En revanche Ragenold qui n’avait pas encore « reçu de terres dans les Gaules » ravage les possessions entre Seine et Loire du duc Hugues qui comme Guillaume II le Jeune Duc d’Aquitaine[6] doit traiter avec lui pour qu'il rentre en Bretagne[7]. L’année suivante Ragenold et les siens ravagent la Bourgogne[8]. Mais les comtes Garnier de Sens, Manassès II de Dijon et les évêques Josselin de Langres et Ansegise de Troyes lui infligent une sévère défaite, le 6 décembre 924 à Calaus mons qui est peut-être Chalmont, entre Milly-la-Forêt et Barbizon ou plutôt Chalaux, sur la rivière du même nom, dans la Nièvre[9].

En 927 les Francs maintenant en paix avec Guillaume Longue Epée le fils et successeur de Rollon entreprennent une nouvelle campagne contre Nantes. Hugues le fils de Robert et le comte Herbert II de Vermandois assiègent la ville pendant 5 semaines donnent et reçoivent des otages. Les scandinaves conservent le Nantais en toute propriété[10].

Ragenold y règne jusqu’à sa disparition.On ignore les rapports qu’il entretenait avec les autres communautés vikings qui s’étaient établies dans le sud de la Bretagne dans le Morbihan et en Cornouaille comme dans le nord ; dans le Léon en Trégor et dans la région de Dol.

Aimon le rédacteur du second livre des « Miracles de St Benoit » indique qu’il serait mort après une tentative de pillage de l’abbaye de Saint-Benoît-sur-Loire à la suite d’une intervention du saint qui lui aurait reproché ses pillages et ordonné de quitter les lieux !

Ragenold mourut, sans doute de maladie ; à Nantes vers 930 et Incon (Håkon ou Inge) lui succéda à la tête de la petite principauté Viking qu'il avait constitué.

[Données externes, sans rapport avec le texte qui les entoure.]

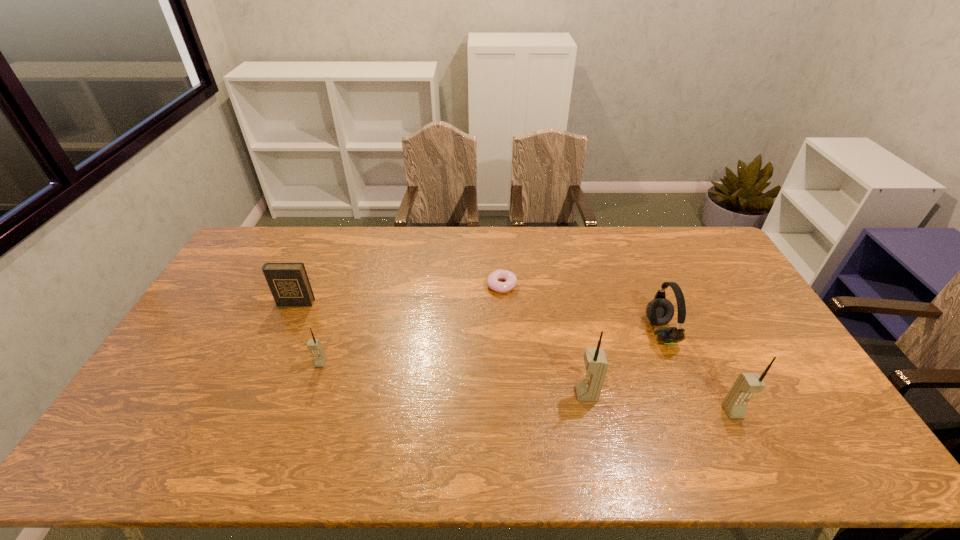
Where is `free point between the rightmost object and the third farthest object`? The image size is (960, 540). free point between the rightmost object and the third farthest object is located at coordinates (697, 372).

Locate an element on the screen. Image resolution: width=960 pixels, height=540 pixels. empty location between the third object from left to right and the headset is located at coordinates tap(581, 309).

This screenshot has width=960, height=540. I want to click on vacant area that lies between the leftmost object and the leftmost cellular telephone, so click(x=308, y=333).

Where is `vacant region between the third farthest object and the fifth nearest object`? Image resolution: width=960 pixels, height=540 pixels. vacant region between the third farthest object and the fifth nearest object is located at coordinates (478, 318).

Find the location of a particular element. The height and width of the screenshot is (540, 960). free space between the second farthest cellular telephone and the nearest cellular telephone is located at coordinates (660, 403).

Where is `vacant area that lies between the diary and the fifth shortest object`? Image resolution: width=960 pixels, height=540 pixels. vacant area that lies between the diary and the fifth shortest object is located at coordinates (515, 357).

Identify which object is the fourth closest to the second object from right to left. Please provide its 2D coordinates. Your answer should be formatted as a tuple, i.e. [(x, y)], where the tuple contains the x and y coordinates of a point satisfying the conditions above.

[(314, 345)]

Image resolution: width=960 pixels, height=540 pixels. I want to click on the closest object to the second tallest cellular telephone, so click(660, 311).

Find the location of a particular element. cellular telephone that is the second closest to the fifth farthest object is located at coordinates [x=314, y=345].

Where is `cellular telephone identified as the second closest to the diary`? cellular telephone identified as the second closest to the diary is located at coordinates click(588, 389).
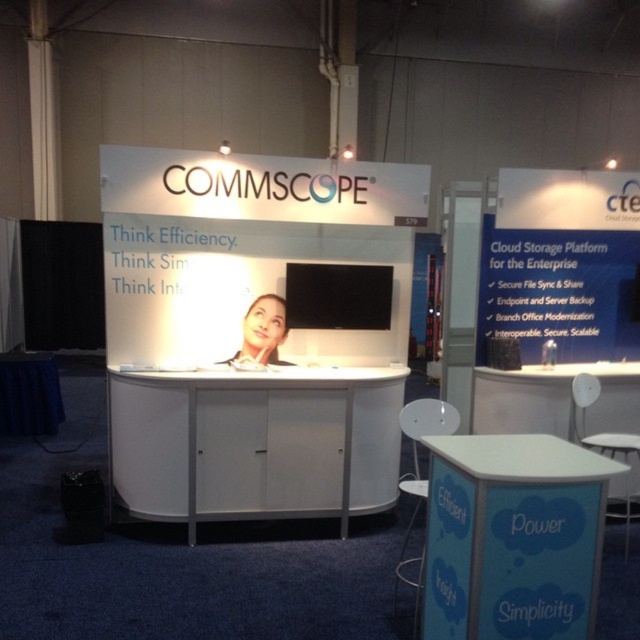
Looking at this image, you are a visitor at the Commscope trade show booth. You need to place a large promotional banner that requires a tall surface. Which object can you use between the white matte cabinet at center and the blue fabric table at lower right?

The white matte cabinet at center is taller than the blue fabric table at lower right, so you should use the white matte cabinet at center to place the large promotional banner.

You are setting up a Commscope trade show booth and need to place a large banner between the white matte cabinet at center and the white plastic table at center. Which object should the banner be placed closer to if you want it to be centered between them?

The banner should be placed closer to the white plastic table at center because the white matte cabinet at center is wider, so centering between them would require positioning the banner nearer to the narrower object.

From the picture: You are a visitor at the Commscope trade show booth. You see the blue fabric table at lower right and the smooth skin at center. Which object is taller?

The blue fabric table at lower right is taller than the smooth skin at center.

Notes et références[modifier | modifier le code]

  1. Jean Renaud Les Vikings et les Celtes Ouest-France Université Rennes (1992) (ISBN 2737309018) p. 133
  2. Chroniques de Flodoard AD 919
  3. Jean Renaud Op.cit p. 134-135
  4. Chroniques de Flodoard AD 921
  5. Chroniques de Flodoard AD 923
  6. Jean Renaud Op.cit p. 135
  7. Chroniques de Flodoard AD 924
  8. Chroniques de Flodoard AD 925
  9. Philippe Lauer Robert Ier et Raoul de Bourgogne, rois de France (923-936) 1910 « Tandis que Roegnvald penetrait dans la Bourgogne, pillant tout sur son passage, les comtes Garnier de Sens, Manasses II de Dijon, avec les évêques Josselin de Langres et Anseis de Troyes, prevenus peut-etre sous main par le marquis Hugues, avaient rassemble leurs vassaux. Ces seigneurs se porterent a la rencontre des Normands qui se retiraient vers la France du nord, charges de butin. Le choc eut lieu sur les confins du Gatinais, à Chalmont, le 6 décembre. La lutte fut acharnee. Il s'agissait pour les Normands d'assurer leur retraite, et les Bourguignons etaient decides a leur faire expier les ravages qu'ils avaient faits chez eux. Huit cents Normands resterent, dit-on, sur la place. Du cote bourguignon, le comte Garnier ayant eu son cheval tue sous lui fut pris et mis a mort ».